The eighth kachina, the mother-figure with the owl, would return with me. It was mine to keep, to remind me of where I began, and the seven others that marked my journey to where I am now. With a last gaze at the ocean, I walked to where Elsie was waiting to take me to the desert.

“Where’re you headed?” The parking attendant looked at my packed car. “You’re loaded.”

What he didn’t know is how free I finally was. “Destination Unknown.” I smiled.

He didn’t bat an eye. Venice Beach saw it all. “Good luck.”
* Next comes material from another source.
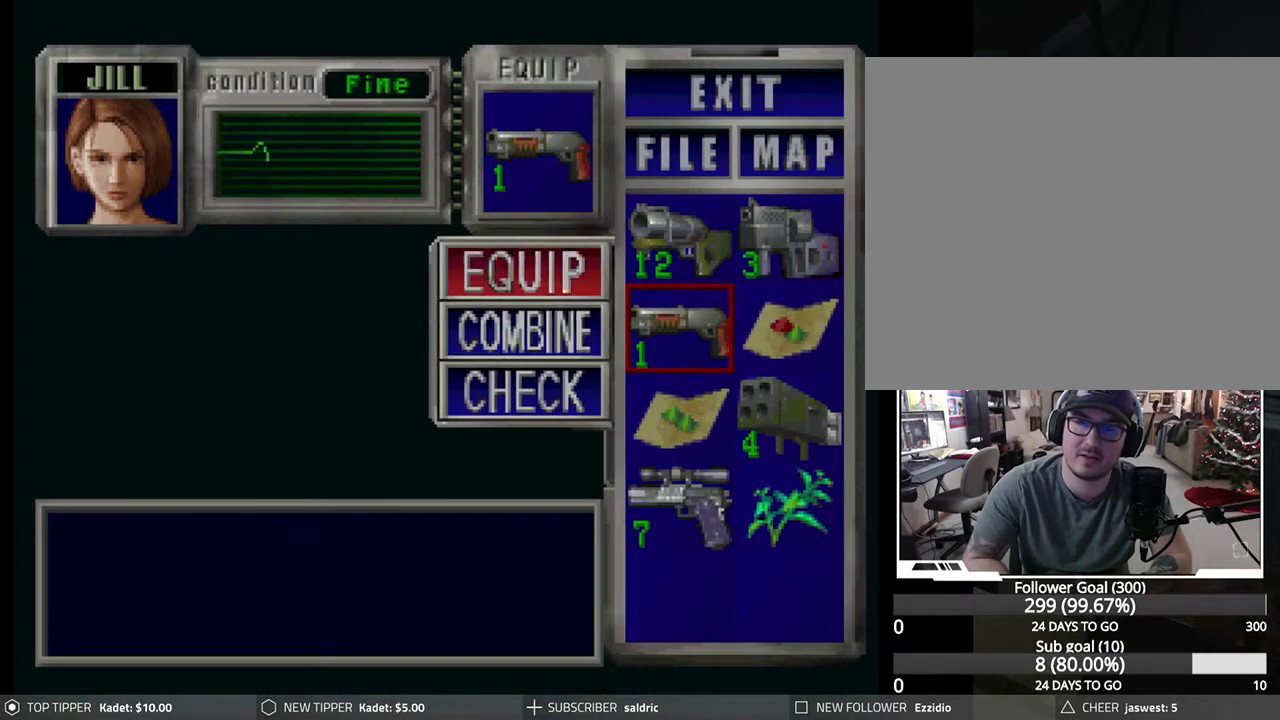
{"buttons": ["DPAD_DOWN"], "left_stick": "center", "events": [[50, "CROSS", "down"], [133, "CROSS", "up"], [200, "TRIANGLE", "down"], [317, "TRIANGLE", "up"], [417, "DPAD_DOWN", "down"]]}
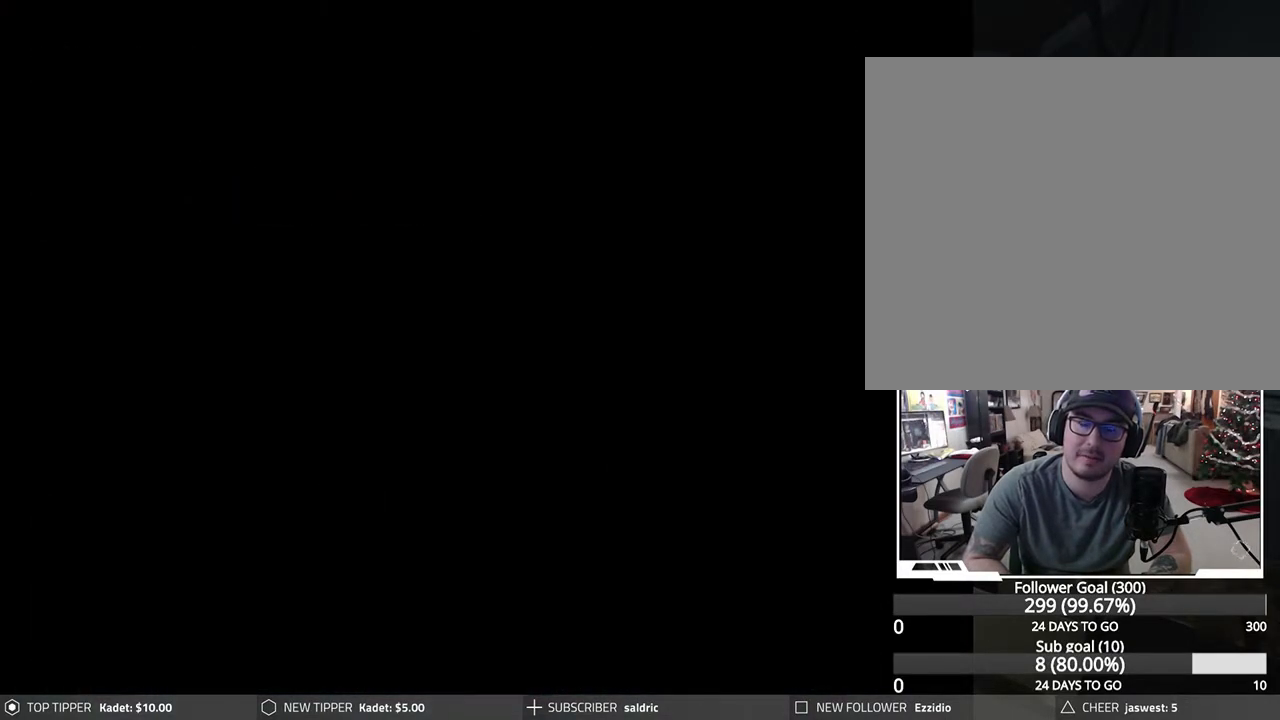
{"buttons": ["DPAD_DOWN"], "left_stick": "center", "events": []}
“You know it,” I agreed, and drove east.

 

When I pulled into Unknown it was a far different scene from my shadowy arrival many months ago. Though it was after dark, the town square was vibrant, bustling with preparations for the Monkey Flower Festival. I could see Bruce and Ronnie bickering over how to erect the marquis tent. Liz Goldberg and Jenny Up were hanging paper lanterns on the repaired bandstand, while Helen Rausch skulked nearby ready to pounce on flaws in their work. Fairy lights were strung from every possible branch and structure. I could see Tuesday’s work in clusters of misshapen paper flowers. There was no mistaking the existence of a town this time. I was looking at its beating heart. I knew I’d come home as my own heart beat in harmony. I didn’t see Noah’s tall frame among the crowd, but that didn’t worry me. I put the car into drive and headed home to Ruby’s. I had all the time in the world.